Les autorités togolaises ont apporté, samedi 22 août 2026, des précisions sur l’interpellation de trois membres d’une équipe de tournage, dont deux ressortissants français et leur collaborateur togolais. Elles assurent que la procédure judiciaire en cours ne porte pas sur le contenu du documentaire, mais sur des irrégularités administratives et sécuritaires liées au tournage.
L’affaire remonte au 27 juillet 2026. Ce jour-là, les trois membres de l’équipe de tournage ont été interpellés par des agents de sécurité au marché de Matchatom, dans la préfecture de la Binah, alors qu’ils réalisaient des prises de vue, notamment à l’aide d’un drone.
Selon les ministres de la Sécurité et de la Justice et des Droits humains, les caractéristiques de cet appareil n’avaient pas été déclarées au préalable.
Le 4 août, les trois personnes ont été conduites à Lomé par une équipe de la Brigade de recherche et d’investigation (BRI) de Kara, avec le matériel saisi. Elles ont ensuite été mises à la disposition de la Direction centrale de la police judiciaire (DCPJ), qui a rendu compte de la situation au procureur de la République près le Tribunal de grande instance de Lomé. Une enquête a alors été ouverte.
Une autorisation qui ne couvrait pas les lieux visités
Les investigations ont établi que les trois personnes travaillaient sur un projet de film documentaire intitulé « Les Routes de l’impossible », produit par la société française Tony Comiti Productions.
Les deux Français et leur collaborateur togolais disposaient d’une autorisation délivrée le 19 juin 2026 par le ministère chargé du Tourisme, de la Culture et des Arts. Toutefois, selon les autorités, cette autorisation avait été délivrée au seul nom de M. Vedomey Komi Mawufemo, producteur-réalisateur togolais et unique requérant identifié.
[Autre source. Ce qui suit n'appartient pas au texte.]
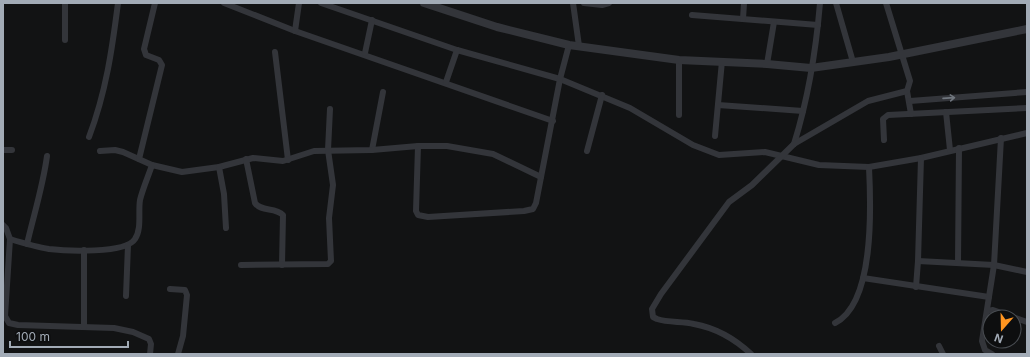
<svg xmlns="http://www.w3.org/2000/svg" width="1030" height="357" font-family="Inter,sans-serif">
<style>
.lines{fill:none;stroke-linecap:round;stroke-linejoin:round}
.minor{stroke:#33353a;stroke-width:6}
.tertiary{stroke:#33353a;stroke-width:8}
.oneway{stroke:#70767e}
</style>
<rect width="100%" height="100%" fill="#121314"/>
<g class="lines">
<g class="minor">
<path d="M224 3 295 31 553 121"/>
<path d="M321 3 457 50 560 79 630 108 693 145 719 155 765 152 819 165 869 167 921 158 1027 133"/>
<path d="M573 3 579 46"/>
<path d="M584 3 602 5 609 3"/>
<path d="M836 3 853 62"/>
<path d="M692 15 818 25"/>
<path d="M743 19 744 3"/>
<path d="M295 31 299 3"/>
<path d="M65 40V3"/>
<path d="M275 52 288 160"/>
<path d="M365 53 372 20"/>
<path d="M767 64 774 22"/>
<path d="M446 82 457 50"/>
<path d="M907 91 911 114"/>
<path d="M910 101 1027 92"/>
<path d="M718 105 803 111"/>
<path d="M946 112 950 150"/>
<path d="M679 115V60"/>
<path d="M715 136 722 61"/>
<path d="M89 137C106 92 112 50 118 3"/>
<path d="M884 140 883 119 888 115 1027 108"/>
<path d="M794 144C808 99 816 50 820 3"/>
<path d="M418 146 416 211 418 215 428 217 524 211 533 209 536 203 560 79 569 45"/>
<path d="M3 150H12"/>
<path d="M372 150 383 92"/>
<path d="M100 151 115 150 123 152 152 165 182 172 219 167 253 158 283 161 314 151 372 150 418 146H447L493 154 541 177"/>
<path d="M587 151 602 95"/>
<path d="M139 159 162 65 159 60 146 55 144 49 155 3"/>
<path d="M246 159 255 203C261 212 275 207 283 215L282 265"/>
<path d="M219 167 224 194 226 228"/>
<path d="M3 225 6 228 10 239 5 316 9 323 18 325 114 328 133 332 149 339 151 344 150 354"/>
<path d="M10 239C23 243 36 247 49 249 65 251 126 254 135 239 142 229 138 212 140 200 143 188 148 177 152 165"/>
<path d="M27 244C34 214 43 186 47 156"/>
<path d="M918 261 994 265 1027 272"/>
<path d="M958 263 959 148"/>
<path d="M241 265 328 264 331 261 329 218 333 185 328 150 330 109"/>
<path d="M863 278 989 297"/>
<path d="M916 287 918 261 921 158"/>
<path d="M170 289 185 290 187 295 183 336 178 354"/>
<path d="M126 296 128 245"/>
<path d="M987 311 993 310 1027 322"/>
<path d="M835 323C875 303 871 206 869 167"/>
<path d="M84 327V250"/>
<path d="M939 346 943 354"/>
<path d="M751 354C735 339 716 328 694 324 682 321 669 323 657 319L653 317 652 309 661 294 729 202 752 185 794 144 868 101 907 91 910 81 886 3"/>
<path d="M992 354 985 350 982 341 994 265 1001 138"/>
</g>
<path class="tertiary" d="M424 3 497 27 569 45 679 60 767 64 811 68 889 57 1027 29"/>
</g>
<defs><path id="oneway-shaft" d="M-6 0H5M1.5-3L5.5 0L1.5 3" fill="none" stroke-width="1.6" stroke-linecap="round" stroke-linejoin="round"/></defs>
<use class="oneway" href="#oneway-shaft" transform="translate(949 98) rotate(-4)"/>
<rect width="1030" height="357" fill="none" stroke="#a2abb6" stroke-width="8"/>
<g transform="translate(1002 329) rotate(200)"><circle r="19" fill="#0d0e0f" stroke="#494d52"/>
<path d="M0-3L7 15L0 10L-7 15Z" fill="#ff9520"/>
<text y="-6" font-size="11" font-weight="bold" text-anchor="middle" fill="#a2abb6">N</text>
</g>
<path d="M10 341v6h118v-6" fill="none" stroke="#a2abb6" stroke-width="2"/>
<text x="16" y="341" font-size="12" fill="#a2abb6" stroke="#0d0e0f" stroke-width="3" paint-order="stroke">100 m</text>
</svg>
Surtout, précisent les ministres, l’autorisation était limitée à certaines localités expressément déterminées. “Elle ne couvrait pas les zones de Mango, Guérin-Kouka et Matchatom, où l’équipe s’est pourtant rendue”, precise le communiqué.
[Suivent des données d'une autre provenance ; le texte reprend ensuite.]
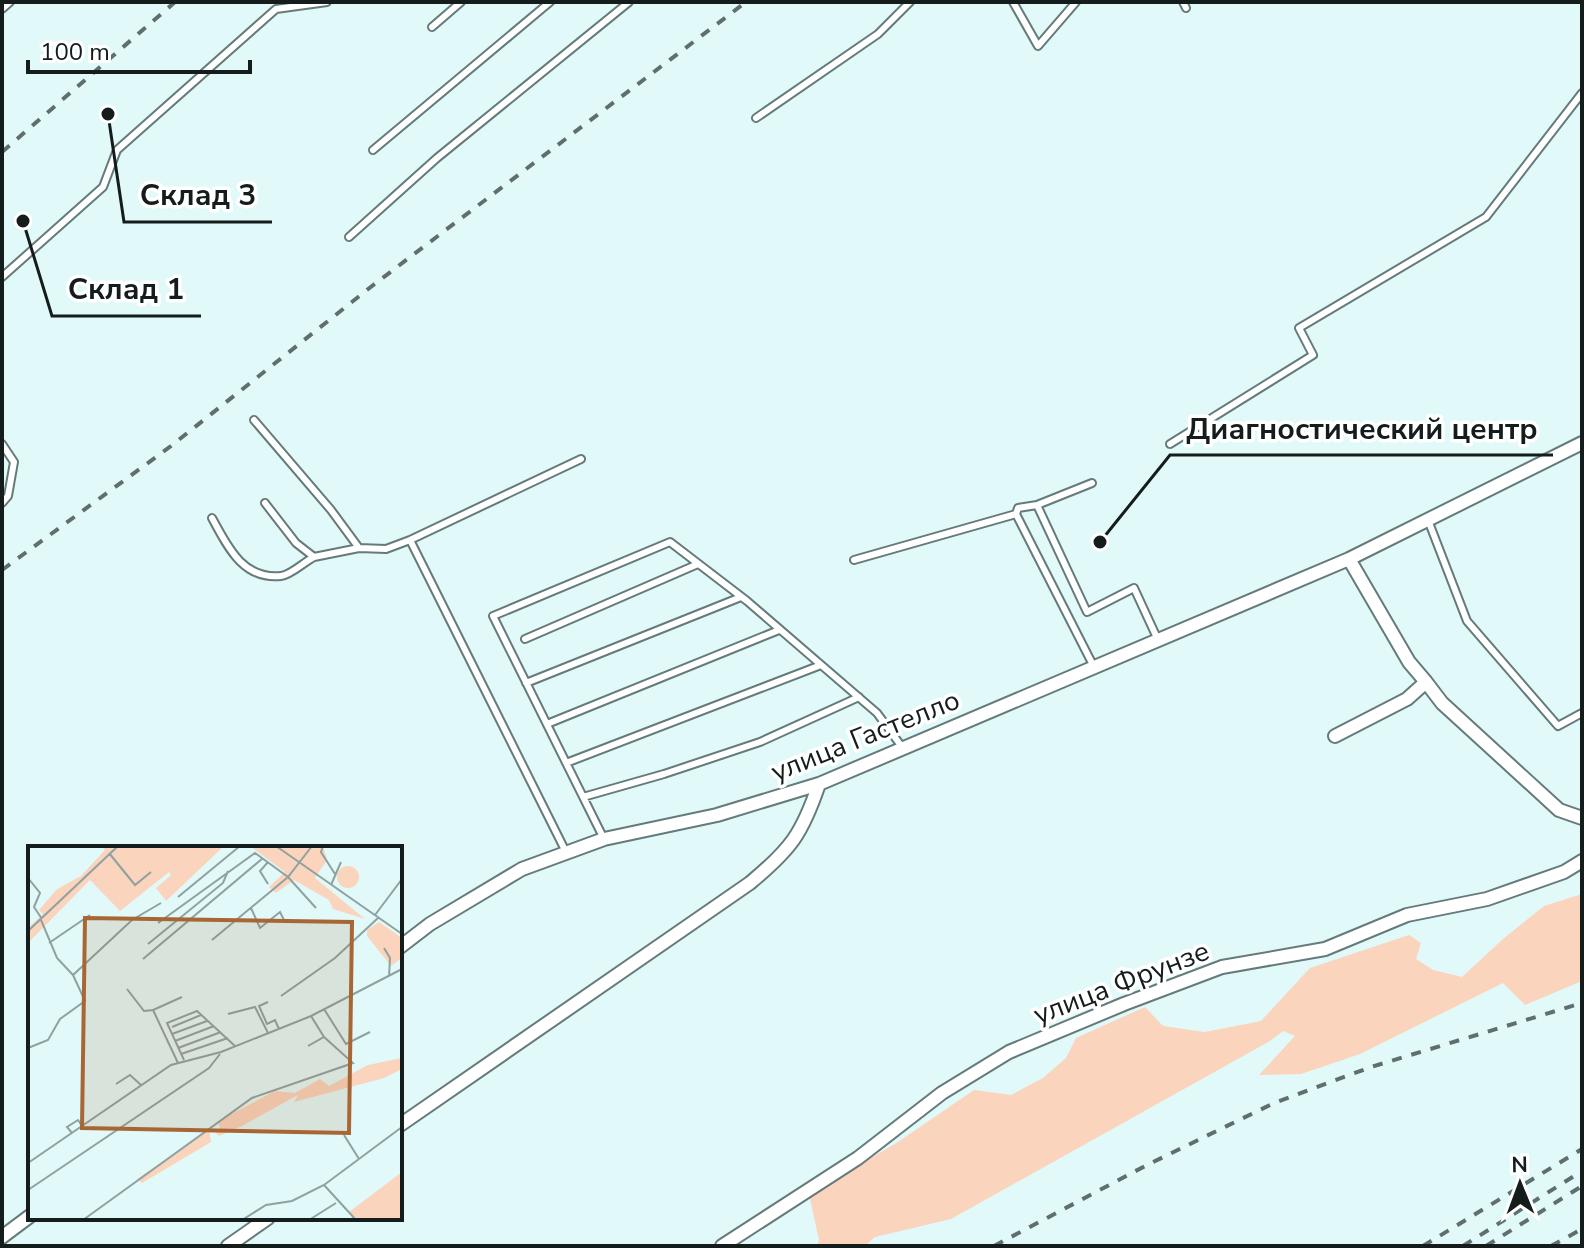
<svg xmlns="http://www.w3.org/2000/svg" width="1584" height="1248" viewBox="0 0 1584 1248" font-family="'Nunito Sans',sans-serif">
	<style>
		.green { fill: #fad4bc }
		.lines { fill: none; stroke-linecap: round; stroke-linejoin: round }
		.lane-casing { stroke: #657b7a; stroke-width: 10 }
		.street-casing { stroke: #657b7a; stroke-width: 16 }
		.lane { stroke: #fff; stroke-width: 6 }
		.street { stroke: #fff; stroke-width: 12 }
		.rail { stroke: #606e6e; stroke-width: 4; stroke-dasharray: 10 10; stroke-linecap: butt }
		.labels { text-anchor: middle; stroke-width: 7; stroke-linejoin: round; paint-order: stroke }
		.street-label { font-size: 28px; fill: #141c1c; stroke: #fff }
		.inset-road { fill: none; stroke: #8fa1a0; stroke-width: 2 }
		.view { fill: #a96635; fill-opacity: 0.15; stroke: #a96635; stroke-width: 4 }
		.inset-edge { fill: none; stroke: #141c1c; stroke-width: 4 }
		.leader { fill: none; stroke: #141c1c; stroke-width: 3 }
		.callout-dot { fill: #141c1c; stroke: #fff; stroke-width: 3 }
		.callout-label { font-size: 30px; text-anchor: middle; font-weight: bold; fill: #141c1c; stroke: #fff; stroke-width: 7; stroke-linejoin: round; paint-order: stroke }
	</style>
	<rect width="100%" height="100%" fill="#e1f9f8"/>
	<path class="green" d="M1582,894V981L1525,1005L1503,983L1360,1054L1301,1074L1259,1075L1295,1036L1283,1031L1270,1041L951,1219L875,1237L865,1246H817L819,1240L809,1194L898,1142L974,1090L1011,1095L1043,1078L1066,1058L1076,1038L1145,1007L1163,1026L1205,1032L1261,1021L1310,968L1409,935L1421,943L1416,959L1433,970L1462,977L1503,939L1544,906Z"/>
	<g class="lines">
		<g class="lane-casing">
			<path id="lane" d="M1013,2L1038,46L1076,2
				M1183,2L1186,8
				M2,9L10,2
				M432,27L461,2
				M756,118L878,34L910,2
				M373,150L550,2
				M349,237L437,158L629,2
				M2,277L103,187L117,150L276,9L327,2
				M254,420L331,510L359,548L386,549L410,540
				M2,444L14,462L8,496L2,503
				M1170,444L1313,355L1299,328L1486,217L1582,93
				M1092,483L1037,505L1087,612L1134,588L1158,640
				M265,503L296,543L314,557L359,548
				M1016,514L1018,508L1037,505
				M212,518C227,545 242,580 281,576C291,575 304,562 314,557
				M1428,520L1467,621L1558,726L1582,713
				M854,560L1016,514L1094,667
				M525,639L698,564
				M526,683L741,597
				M547,724L779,630
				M566,763L821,665
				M583,797L664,774L760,742L859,697
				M604,839L493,616L670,542L747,601L877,713L902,747
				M567,854L410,540L581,459"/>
		</g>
		<g class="street-casing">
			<path id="street" d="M1349,559L1409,662L1426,682
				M1335,736L1407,699L1426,682L1442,703L1559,810L1582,818
				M400,947L430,924L522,869L604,839L717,815L819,784L1349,559L1582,443
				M400,1125L750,883C791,849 802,834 819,784
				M2,1237L30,1216
				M228,1246L268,1218
				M722,1246L858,1158L942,1093L1009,1052L1124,1004L1222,967L1325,949L1407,915L1487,899L1564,872L1582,861"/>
		</g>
		<use href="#lane" class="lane"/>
		<use href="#street" class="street"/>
		<path class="rail" d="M2,152L175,2
			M2,570L171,446L372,286L746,2
			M994,1246L1147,1165L1274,1103L1371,1067L1582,1003
			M1423,1246L1582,1149
			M1463,1246L1582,1171
			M1486,1246L1582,1186
			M1551,1246L1582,1229"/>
	</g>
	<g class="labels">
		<g class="street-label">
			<text transform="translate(865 735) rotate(-22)" y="10">улица Гастелло</text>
			<text transform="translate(1121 982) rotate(-21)" y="10">улица Фрунзе</text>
		</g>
	</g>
	<g transform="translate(28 846)">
		<rect width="374" height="374" fill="#e1f9f8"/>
		<path d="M73,0H196L138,55L128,42L143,29L141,26L92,65L62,34L0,97V82L15,68L11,64L29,43L53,30L77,4ZM222,0H295L299,14L287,32L337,73L305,63L301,54L266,34L248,47L241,41L257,26ZM309 31a11 11 0 1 1 22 0a11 11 0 1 1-22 0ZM351,76L374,92V112L363,120L339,90V84ZM374,212V223L356,232L266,256L270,249L214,280L191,290L186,285L192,283L190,275L247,245L267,247L292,233L301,240L340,219ZM181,284L183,296L114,337L109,333ZM374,326V374H330L321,366Z" fill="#fad4bc"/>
		<path class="inset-road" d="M248,0L374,88M295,0L293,6L307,28M81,7L107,39L123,26M240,16L232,25L240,38M0,32L12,47L6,61L14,73M303,39L313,16M150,51L212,0M223,62L232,82L252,66L257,76M347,69L374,33M13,74L29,112L45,129L104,74L133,57M130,77L227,7L260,31L288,62M0,85L90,0M184,94L260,31L284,0M21,97L62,69M120,98L195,37L200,25M356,102L362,112L361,131M115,113L235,12M99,143L116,165L125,164M253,150L307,112L350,72M240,156L231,160L239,178L247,174L251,183M296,163L318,198L342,186M200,168L227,161L240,187M283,170L296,191M144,181L173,169M144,188L179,175M147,195L186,180M0,202L20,194L32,173L57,155L45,129M150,202L193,186M153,208L200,192M156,214L139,177L169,165L207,200M150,217L125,164L154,151M88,238L102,229L113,239M44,287L39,281L50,274L54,280M316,289L331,313M0,317L143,219L193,206L283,170L374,123M296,339L328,374M0,344L181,222L192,208M55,374L224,252L325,217L296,191L280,200M214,374L238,359L264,355L296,339L374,281M281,374L308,357"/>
		<path class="view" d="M57,72L324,76L321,287L54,282Z"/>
		<rect width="374" height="374" class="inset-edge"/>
	</g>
	<path class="leader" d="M108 114L124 222H272M23 221L52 316H201M1100 542L1170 455H1553"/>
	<g class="callout-dot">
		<circle cx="108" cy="114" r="8"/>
		<circle cx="23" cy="221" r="8"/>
		<circle cx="1100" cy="542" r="8"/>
	</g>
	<g class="callout-label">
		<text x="198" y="205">Склад 3</text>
		<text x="126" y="299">Склад 1</text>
		<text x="1362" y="439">Диагностический центр</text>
	</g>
	<rect width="1584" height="1248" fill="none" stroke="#141c1c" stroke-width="8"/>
	<g transform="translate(1520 1184) rotate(359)" stroke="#ffffff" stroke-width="6" paint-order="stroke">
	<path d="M0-6L14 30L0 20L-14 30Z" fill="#141c1c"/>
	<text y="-12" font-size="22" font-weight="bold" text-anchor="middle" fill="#141c1c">N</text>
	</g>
	<path d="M28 60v12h222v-12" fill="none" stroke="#141c1c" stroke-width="4"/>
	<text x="40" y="60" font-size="24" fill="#141c1c" stroke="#ffffff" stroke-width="6" paint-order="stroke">100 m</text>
</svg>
Les autorités mettent également en avant le contexte sécuritaire particulier de certaines des zones survolées, soumises à un régime de sensibilité particulière dans le cadre de l’état d’urgence sécuritaire en vigueur dans le pays.
L’enquête aurait par ailleurs relevé plusieurs irrégularités dans la préparation et l’exécution du projet. Ces éléments ont été transmis à la juridiction compétente.
Une inculpation pour « fausses déclarations »
À l’issue de l’enquête, les autorités judiciaires ont retenu l’existence d’« indices graves et concordants » susceptibles de justifier des poursuites pour fausses déclarations, une infraction prévue et réprimée par l’article 680, 5° du nouveau Code pénal.
Les trois intéressés ont été présentés au parquet le 17 août 2026, en présence de leur avocat. Une information judiciaire a immédiatement été ouverte et confiée à un juge d’instruction.
Le magistrat instructeur a procédé, le même jour, à leur inculpation pour fausses déclarations et a décerné à leur encontre des mandats de dépôt. Ils sont depuis détenus dans l’attente de la suite de la procédure.
Dans leur communiqué conjoint, les ministres de la Sécurité, Calixte Batossie Madjoulba, et de la Justice et des Droits humains, Pacôme Yawovi Adjourouvi, insistent sur un point : la procédure ne serait pas liée au contenu éditorial du documentaire ni à l’exercice de la liberté de la presse.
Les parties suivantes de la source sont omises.